**Provided records**
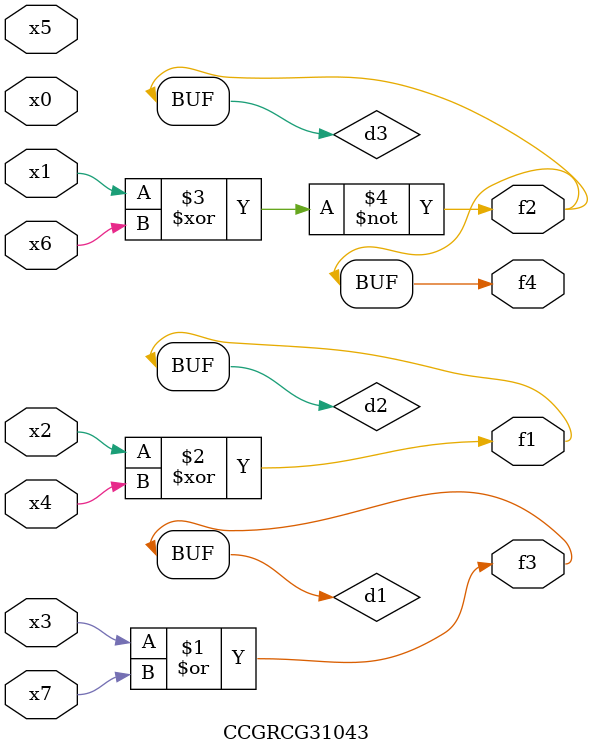
<source format=v>
module CCGRCG31043(
	input x0, x1, x2, x3, x4, x5, x6, x7,
	output f1, f2, f3, f4
);

	wire d1, d2, d3;

	or (d1, x3, x7);
	xor (d2, x2, x4);
	xnor (d3, x1, x6);
	assign f1 = d2;
	assign f2 = d3;
	assign f3 = d1;
	assign f4 = d3;
endmodule

</source>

**Action item**
What is needed is every entry above, repeated exactly, with the pictures dropped.

**Response below**
<source format=v>
module CCGRCG31043(
	input x0, x1, x2, x3, x4, x5, x6, x7,
	output f1, f2, f3, f4
);

	wire d1, d2, d3;

	or (d1, x3, x7);
	xor (d2, x2, x4);
	xnor (d3, x1, x6);
	assign f1 = d2;
	assign f2 = d3;
	assign f3 = d1;
	assign f4 = d3;
endmodule

</source>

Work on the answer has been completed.